I'd like to explain to you how it is that a Scottish king became the King of England and inaugurated the concept of a political union between Scotland and England.
It's a long story, so I'll keep it brief, and I'll be glossing over many fine details as I do so, so please bear that in mind.
Scoti is a late Latin term for the Gaelic-speaking tribes who inhabited the north of Ireland in the 4th century AD.
After the Roman withdrawal from Britain and the subsequent Anglo-Saxon migrations, these Gaelic tribes conquered or culturally assimilated the western seaboard of the northern half of the island of Britain to create the Christian kingdom of Dalriata in the 6th century AD.
This territory was previously inhabited by a people known as the Picts, who were divided into four small kingdoms across the highland and lowland areas of northern Britain, and the new Irish rulers of Dalriata came to be known as the Scotty or Scots.
The fortunes of Dalriata rose until defeated by Anglo-Saxon king Ethelfrith of Bernicia and Dalriata remained a client kingdom of the Picts or Anglo-Saxons, depending on which century you were in.

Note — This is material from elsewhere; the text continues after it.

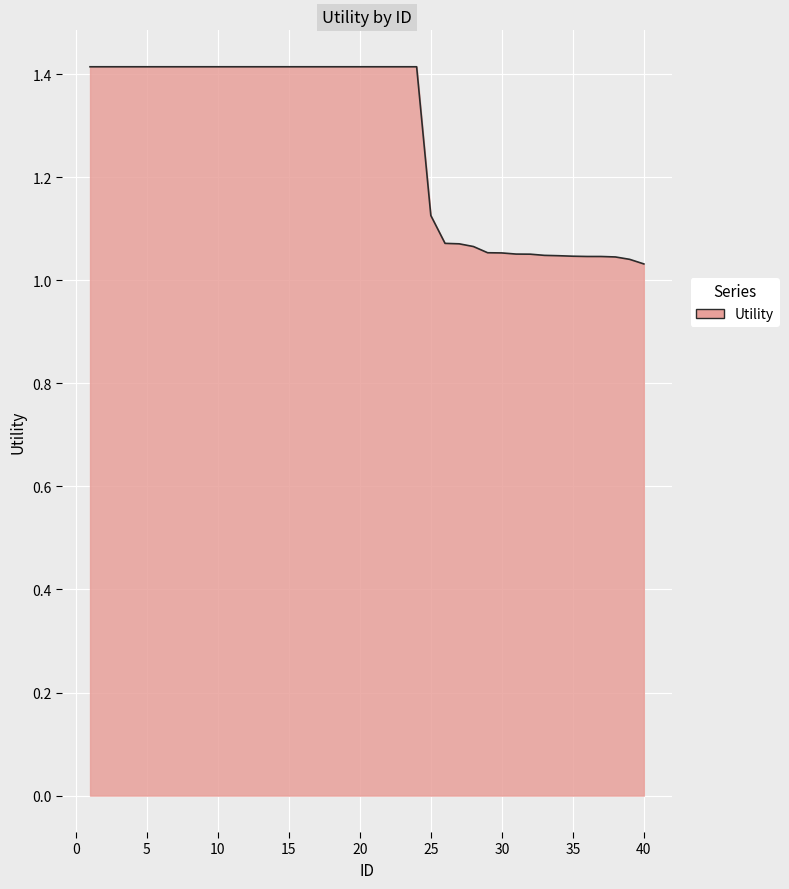

What is the difference between the second highest and minimum values?

0.4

Dalriata ended during the Viking invasions when, through a long and complicated and frankly uncertain process that I will not do justice to here, the kingdom of Alba was formed during the late 9th and early 10th centuries.

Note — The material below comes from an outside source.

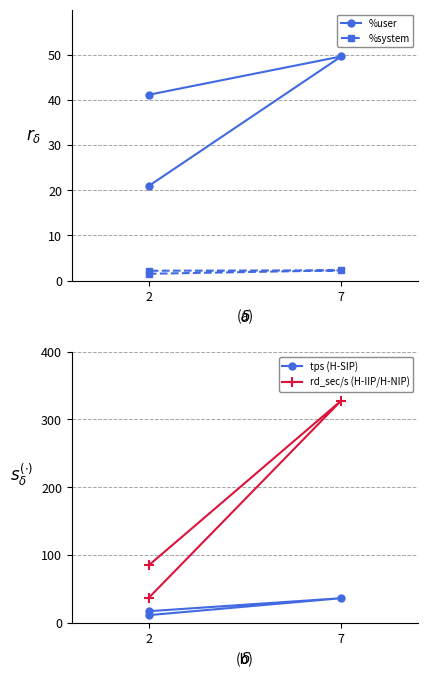

Rank the categories by %user value from highest to lowest.

7, 2, 2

Alba had a Pictish Gael population and ruling class, and by the early 10th century bordered the Kingdom of England, formed during the reign of Æthelstan the Glorious, who adopted the title King of All Britain after receiving the submission of the Norse and the Scots after defeating them at the Battle of Brunanbruer.
The Kingdom of Scotland emerged in a recognisable form after this and Pictish culture was subsumed by Gaelic-Irish culture.
This was probably helped in large part by Christianity.
The conquest of England by William the Conqueror in the 11th century dramatically changed the political landscape of Britain and Malcolm III of Scotland paid homage to William, which would give legitimacy to the future claims of the English crown to the overlordship of Scotland.
The next 500 years saw the borders of England and Scotland shift back and forth in various wars between the kingdoms.
Sometimes England would invade Scotland and sometimes Scotland would invade England.
The English kings usually came out on top, probably due to the superior resources of England.
The aristocracy of both kingdoms became deeply entwined with each other.
This cumulated in the Union of the Crowns, where King James VI of Scotland, son of Mary Queen of Scots, became King James I of England, Scotland and Ireland in 1603.
He publicly stated how he wished to unite England and Scotland into a single state and styled himself as the King of Great Britain.
England and Scotland were both sovereign states held in personal union by virtue of being ruled by the same king, with each kingdom having its own parliament, judiciary, laws and cultural legacy.
His son, Charles I of England, Scotland and Ireland, was deposed in the English Civil War, part of the Wars of the Three Kingdoms and Oliver Cromwell became Lord Protector of the Commonwealth of England, Scotland and Ireland.
Two years after the death of Cromwell in 1660, Charles II of the Scottish line known as the House of Stuart was returned to the throne of England, Scotland and Ireland in the Restoration.
William of Orange assumed the thrones of England, Scotland and Ireland in the Glorious Revolution, after the overthrow of Catholic King James II of the Stuart line in 1688.
The Scottish Darien Company attempted to break into the transatlantic trading market by founding a Scottish colony called Caledonia on the Isthmus of Panama in 1698.
The colony failed for a number of reasons and ended with the Spanish besieging it in 1700.
Caledonia had been a national project for Scotland and a fifth of Scotland's wealth had been poured into it from all classes of society.
The failure of the Darien scheme left Scotland near bankrupt, but worse than that, locked out of international trading markets, which lessened resistance towards the long-standing talk of political union with England, which had begun with Scottish King James VI.
In 1705, under the authority of Queen Anne of England, Scotland and Ireland, negotiations for the union of England and Scotland began in each respective parliament.
One of, if not the driving motivation for this, from the Scottish perspective, was to ensure that Scottish merchants had access to the prosperity of the successful English colonies and trade networks across the globe.
The negotiations ended in 1706 with the Scottish receiving a guarantee of access to these colonial markets.
The primary motivation for this from the English perspective was to ensure the stability of Britain by ensuring the Scottish monarch was also the English monarch, and as it had been for almost a hundred years, as England was looking out at the wider world and her nascent trading empire and did not desire trouble at home.
In 1707 the Acts of Union were ratified.
The Act of Union with Scotland was ratified by the English Parliament and the Act of Union with England was ratified by the Scottish Parliament.
This allowed Queen Anne of England, Scotland and Ireland to become Queen Anne of Great Britain and Ireland.